In addition to the attention each Mormon gives to his own personal salvation, there is a duty we shoulder to build up the kingdom of God on Earth. This is a mission of social justice that may have interest to many on this forum.
Most Christians might associate the term Zion with Jerusalem and most modern observers associate the term with the political movement to establish a home for the descendants of Israel. To Mormons, Zion has deep meanings that are rooted in modern-day revelations.
The Mormon scriptures refer to an ancient prophet Enoch who founded the antediluvian city of Zion. Two generations before the great flood in Noah’s day, Enoch was a mighty prophet. He lived in a time of great violence upon the earth. Through his preaching, he gathered followers from among the various city-states of the known world into a community. This community lived in a system of social equality that involved redistribution of wealth and a system of private stewardships over properties consecrated to the community. In this manner, they were able to successfully eliminate poverty among them. Although the ancient city of Zion was targeted for military conquest by those around it, it was protected by divine power.
Eventually, the righteousness and unity of this people became so great that Zion was taken up from the earth. Its inhabitants were “translated,” meaning that they were transformed from a mortal state to one of intermediate immortality. They passed from life into immortality without tasting of death.
Our scriptures also speak of Melchizedek who was an ancient high priest, to whom even Abraham paid tithes. Very little is known of him other than that he was a figure similar to Enoch. Melchizedek was the king of Salem, who converted a hardened people by his preaching and organized them similarly to Enoch’s people. For this, he became known as the King of Peace, and is considered to be an archetype of Christ before the Savior’s birth.
In the first century after the mortal ministry of Jesus Christ, the apostles organized the Church according to these principles and had “all things in common” (Acts 2:44). It appears to be a characteristic that, whenever God bestows keys of authority among mortals, calls prophets, and ordains apostles, that this economic effort becomes a priority along with evangelization.
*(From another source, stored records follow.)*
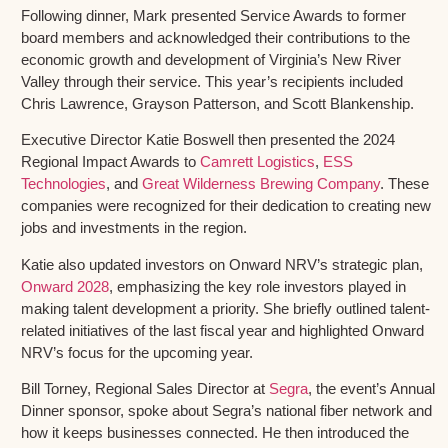
Following dinner, Mark presented Service Awards to former
board members and acknowledged their contributions to the
economic growth and development of Virginia’s New River
Valley through their service. This year’s recipients included
Chris Lawrence, Grayson Patterson, and Scott Blankenship.
Executive Director Katie Boswell then presented the 2024
Regional Impact Awards to
Camrett Logistics
,
ESS
Technologies
, and
Great Wilderness Brewing Company
. These
companies were recognized for their dedication to creating new
jobs and investments in the region.
Katie also updated investors on Onward NRV’s strategic plan,
Onward 2028
, emphasizing the key role investors played in
making talent development a priority. She briefly outlined talent-
related initiatives of the last fiscal year and highlighted Onward
NRV’s focus for the upcoming year.
Bill Torney, Regional Sales Director at
Segra
, the event’s Annual
Dinner sponsor, spoke about Segra’s national fiber network and
how it keeps businesses connected. He then introduced the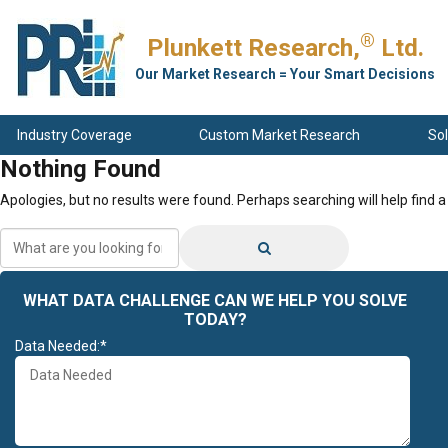
®
Plunkett Research,
Ltd.
Our Market Research = Your Smart Decisions
Industry Coverage
Custom Market Research
Sol
Nothing Found
Apologies, but no results were found. Perhaps searching will help find a
What
are
you
looking
WHAT DATA CHALLENGE CAN WE HELP YOU SOLVE
for?
TODAY?
Data Needed:*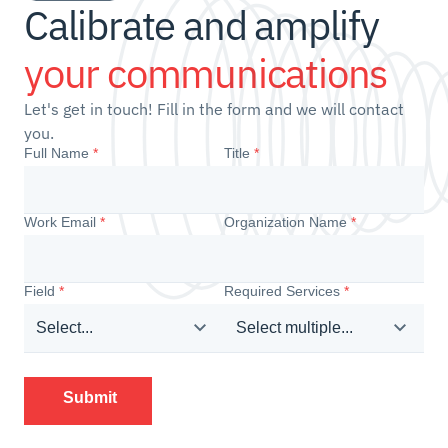
Calibrate and amplify 
your communications
Let's get in touch! Fill in the form and we will contact 
you.
Full Name
*
Title
*
Work Email
*
Organization Name
*
Field
*
Required Services
*
Select...
Select multiple...
Submit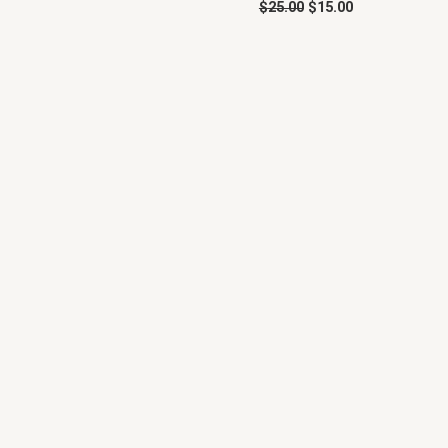
$
25.00
$
15.00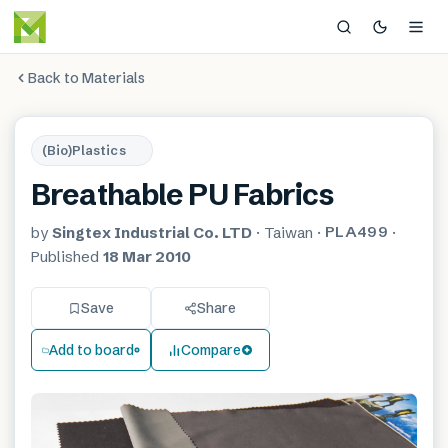
Back to Materials
(Bio)Plastics
Breathable PU Fabrics
PLA499
by
Singtex Industrial Co. LTD
·
Taiwan
·
·
Published
18 Mar 2010
Save
Share
Add to board
Compare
Following the restoration of the gospel in modern times through the Prophet Joseph Smith, the early latter-day saints organized themselves with limited success into “united orders” in which consecrated properties were redistributed into “stewardships” which were administered by individuals and families. The communal principles were observed voluntarily from the late 1830s into the 1870s. It is anticipated that, at some future time, the Church will transition into this economic model in a time of great need. It will be associated with a period of extensive gathering and migration, during which the city of New Jerusalem will be constructed by saints and a “remnant of Jacob” near what is present-day Independence, Missouri (3 Nephi 21:23).
Thus, to us Zion is not only the city of Jerusalem. It is a prototype of a righteous society, one which can successfully address the effects of poverty and need. Every Mormon who has received the covenants of the temple is committed to laboring for the eventual advent of this society. This belief engages us in humanitarian efforts, efforts to address issues of social justice, and to be devoted members of the Church.
Zion cannot be legislated into existence, but its conditions will emerge as humanity experiences a mighty change of heart (Mosiah 5:2, Alma 5:13-14) and turns from evil. It will be a gradual process until a tipping point occurs, and then its influence will expand naturally and rapidly. The process is a peaceful one that come as men and women sanctify themselves and yield their hearts unto God (Helaman 3:35). The ultimate definition of Zion is defined in our scriptures as “the pure in heart” (Doctrine and Covenants 97:21). Zion will be established at some point prior to the Second Coming of Jesus Christ, but its influence in the world will expand primarily during a thousand-year period of peace following that event.
Zion will be built one individual, one family, one city, and one nation at a time. It is the dream of every latter-day saint to see the day when the Zion of God will stand established upon the earth again. It is an ideal we seek to achieve in our homes and within our personal lives.